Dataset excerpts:
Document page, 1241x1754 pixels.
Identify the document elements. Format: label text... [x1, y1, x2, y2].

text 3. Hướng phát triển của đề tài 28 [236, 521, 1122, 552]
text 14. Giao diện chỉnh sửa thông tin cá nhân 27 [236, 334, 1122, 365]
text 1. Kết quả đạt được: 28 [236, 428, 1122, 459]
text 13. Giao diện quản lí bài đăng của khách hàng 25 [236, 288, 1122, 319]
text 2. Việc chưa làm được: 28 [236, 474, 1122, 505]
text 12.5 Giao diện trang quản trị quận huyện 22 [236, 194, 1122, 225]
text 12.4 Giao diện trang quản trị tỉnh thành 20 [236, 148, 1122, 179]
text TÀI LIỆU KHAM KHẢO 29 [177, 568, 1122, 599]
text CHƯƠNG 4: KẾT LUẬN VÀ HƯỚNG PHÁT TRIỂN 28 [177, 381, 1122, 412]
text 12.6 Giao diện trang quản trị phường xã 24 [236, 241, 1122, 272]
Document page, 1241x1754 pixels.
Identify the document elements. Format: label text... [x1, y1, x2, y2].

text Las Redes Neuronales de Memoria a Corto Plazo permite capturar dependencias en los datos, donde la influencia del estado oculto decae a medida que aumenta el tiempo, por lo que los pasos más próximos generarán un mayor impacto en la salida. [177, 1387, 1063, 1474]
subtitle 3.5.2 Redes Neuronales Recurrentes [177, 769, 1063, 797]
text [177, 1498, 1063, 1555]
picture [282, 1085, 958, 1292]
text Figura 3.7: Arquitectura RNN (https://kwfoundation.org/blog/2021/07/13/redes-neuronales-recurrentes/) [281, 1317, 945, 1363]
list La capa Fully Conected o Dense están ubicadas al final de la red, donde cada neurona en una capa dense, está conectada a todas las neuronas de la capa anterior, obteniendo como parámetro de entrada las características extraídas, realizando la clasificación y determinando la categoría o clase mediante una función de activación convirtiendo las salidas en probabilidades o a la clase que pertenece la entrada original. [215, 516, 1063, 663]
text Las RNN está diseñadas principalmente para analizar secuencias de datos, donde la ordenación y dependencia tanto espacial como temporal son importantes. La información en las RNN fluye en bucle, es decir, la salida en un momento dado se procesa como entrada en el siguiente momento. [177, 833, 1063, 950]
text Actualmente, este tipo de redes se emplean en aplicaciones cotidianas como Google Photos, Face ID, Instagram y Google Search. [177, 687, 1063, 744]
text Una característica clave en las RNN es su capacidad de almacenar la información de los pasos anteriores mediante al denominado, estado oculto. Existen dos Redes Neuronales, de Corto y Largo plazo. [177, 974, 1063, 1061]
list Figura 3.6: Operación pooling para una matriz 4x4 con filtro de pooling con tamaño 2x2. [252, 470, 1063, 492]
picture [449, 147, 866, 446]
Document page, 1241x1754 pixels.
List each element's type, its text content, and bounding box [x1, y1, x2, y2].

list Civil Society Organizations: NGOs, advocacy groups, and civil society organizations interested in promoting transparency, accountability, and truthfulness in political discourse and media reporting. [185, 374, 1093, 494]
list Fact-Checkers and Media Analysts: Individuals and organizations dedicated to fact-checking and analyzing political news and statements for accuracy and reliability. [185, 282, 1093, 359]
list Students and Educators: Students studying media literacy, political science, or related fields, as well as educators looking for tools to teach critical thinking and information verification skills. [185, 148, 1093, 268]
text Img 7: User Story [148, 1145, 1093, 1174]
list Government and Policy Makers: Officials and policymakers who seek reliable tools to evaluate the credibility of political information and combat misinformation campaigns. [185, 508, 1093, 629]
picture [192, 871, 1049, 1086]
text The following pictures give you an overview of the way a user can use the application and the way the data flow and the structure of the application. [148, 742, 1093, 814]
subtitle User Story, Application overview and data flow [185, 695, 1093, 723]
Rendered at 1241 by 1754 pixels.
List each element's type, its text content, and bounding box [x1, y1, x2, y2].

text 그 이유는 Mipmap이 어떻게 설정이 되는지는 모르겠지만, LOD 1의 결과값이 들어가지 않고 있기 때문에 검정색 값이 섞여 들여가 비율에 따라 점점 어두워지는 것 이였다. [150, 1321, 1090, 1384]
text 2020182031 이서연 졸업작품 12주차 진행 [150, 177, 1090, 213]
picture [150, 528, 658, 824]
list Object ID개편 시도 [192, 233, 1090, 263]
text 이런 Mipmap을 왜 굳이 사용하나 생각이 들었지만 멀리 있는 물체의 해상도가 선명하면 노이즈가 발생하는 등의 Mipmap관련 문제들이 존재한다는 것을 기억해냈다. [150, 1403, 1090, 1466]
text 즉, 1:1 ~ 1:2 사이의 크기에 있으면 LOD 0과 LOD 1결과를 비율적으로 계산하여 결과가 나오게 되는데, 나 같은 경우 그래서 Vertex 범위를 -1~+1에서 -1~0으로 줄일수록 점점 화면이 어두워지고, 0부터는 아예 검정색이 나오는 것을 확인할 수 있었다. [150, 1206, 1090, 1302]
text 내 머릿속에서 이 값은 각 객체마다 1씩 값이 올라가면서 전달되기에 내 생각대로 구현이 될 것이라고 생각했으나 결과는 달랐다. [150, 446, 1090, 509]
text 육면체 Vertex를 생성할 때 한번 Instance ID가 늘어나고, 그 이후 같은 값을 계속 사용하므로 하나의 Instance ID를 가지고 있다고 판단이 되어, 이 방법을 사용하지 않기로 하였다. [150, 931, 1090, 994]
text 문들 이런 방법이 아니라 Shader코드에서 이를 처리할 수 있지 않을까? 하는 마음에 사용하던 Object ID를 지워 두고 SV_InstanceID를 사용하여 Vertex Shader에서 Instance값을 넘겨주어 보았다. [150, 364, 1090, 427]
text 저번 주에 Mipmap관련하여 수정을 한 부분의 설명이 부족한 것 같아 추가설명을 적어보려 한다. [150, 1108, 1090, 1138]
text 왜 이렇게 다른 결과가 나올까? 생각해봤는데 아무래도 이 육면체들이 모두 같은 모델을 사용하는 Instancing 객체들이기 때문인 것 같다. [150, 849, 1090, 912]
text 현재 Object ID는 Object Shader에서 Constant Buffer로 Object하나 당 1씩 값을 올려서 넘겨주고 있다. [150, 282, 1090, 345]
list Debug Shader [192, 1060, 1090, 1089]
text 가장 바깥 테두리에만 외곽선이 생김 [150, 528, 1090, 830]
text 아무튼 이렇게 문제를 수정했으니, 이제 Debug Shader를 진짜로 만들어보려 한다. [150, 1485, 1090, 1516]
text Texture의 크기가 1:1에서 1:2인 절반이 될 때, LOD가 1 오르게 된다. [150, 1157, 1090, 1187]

What you are asked to do: Working down from the line that contains "Rendered at 1241 by 1754 pixels.", retype each line exactly through the last line of the data, and give nothing else.

Response area:
Rendered at 1241 by 1754 pixels.
List each element's type, its text content, and bounding box [x1, y1, x2, y2].

text 그 이유는 Mipmap이 어떻게 설정이 되는지는 모르겠지만, LOD 1의 결과값이 들어가지 않고 있기 때문에 검정색 값이 섞여 들여가 비율에 따라 점점 어두워지는 것 이였다. [150, 1321, 1090, 1384]
text 2020182031 이서연 졸업작품 12주차 진행 [150, 177, 1090, 213]
picture [150, 528, 658, 824]
list Object ID개편 시도 [192, 233, 1090, 263]
text 이런 Mipmap을 왜 굳이 사용하나 생각이 들었지만 멀리 있는 물체의 해상도가 선명하면 노이즈가 발생하는 등의 Mipmap관련 문제들이 존재한다는 것을 기억해냈다. [150, 1403, 1090, 1466]
text 즉, 1:1 ~ 1:2 사이의 크기에 있으면 LOD 0과 LOD 1결과를 비율적으로 계산하여 결과가 나오게 되는데, 나 같은 경우 그래서 Vertex 범위를 -1~+1에서 -1~0으로 줄일수록 점점 화면이 어두워지고, 0부터는 아예 검정색이 나오는 것을 확인할 수 있었다. [150, 1206, 1090, 1302]
text 내 머릿속에서 이 값은 각 객체마다 1씩 값이 올라가면서 전달되기에 내 생각대로 구현이 될 것이라고 생각했으나 결과는 달랐다. [150, 446, 1090, 509]
text 육면체 Vertex를 생성할 때 한번 Instance ID가 늘어나고, 그 이후 같은 값을 계속 사용하므로 하나의 Instance ID를 가지고 있다고 판단이 되어, 이 방법을 사용하지 않기로 하였다. [150, 931, 1090, 994]
text 문들 이런 방법이 아니라 Shader코드에서 이를 처리할 수 있지 않을까? 하는 마음에 사용하던 Object ID를 지워 두고 SV_InstanceID를 사용하여 Vertex Shader에서 Instance값을 넘겨주어 보았다. [150, 364, 1090, 427]
text 저번 주에 Mipmap관련하여 수정을 한 부분의 설명이 부족한 것 같아 추가설명을 적어보려 한다. [150, 1108, 1090, 1138]
text 왜 이렇게 다른 결과가 나올까? 생각해봤는데 아무래도 이 육면체들이 모두 같은 모델을 사용하는 Instancing 객체들이기 때문인 것 같다. [150, 849, 1090, 912]
text 현재 Object ID는 Object Shader에서 Constant Buffer로 Object하나 당 1씩 값을 올려서 넘겨주고 있다. [150, 282, 1090, 345]
list Debug Shader [192, 1060, 1090, 1089]
text 가장 바깥 테두리에만 외곽선이 생김 [150, 528, 1090, 830]
text 아무튼 이렇게 문제를 수정했으니, 이제 Debug Shader를 진짜로 만들어보려 한다. [150, 1485, 1090, 1516]
text Texture의 크기가 1:1에서 1:2인 절반이 될 때, LOD가 1 오르게 된다. [150, 1157, 1090, 1187]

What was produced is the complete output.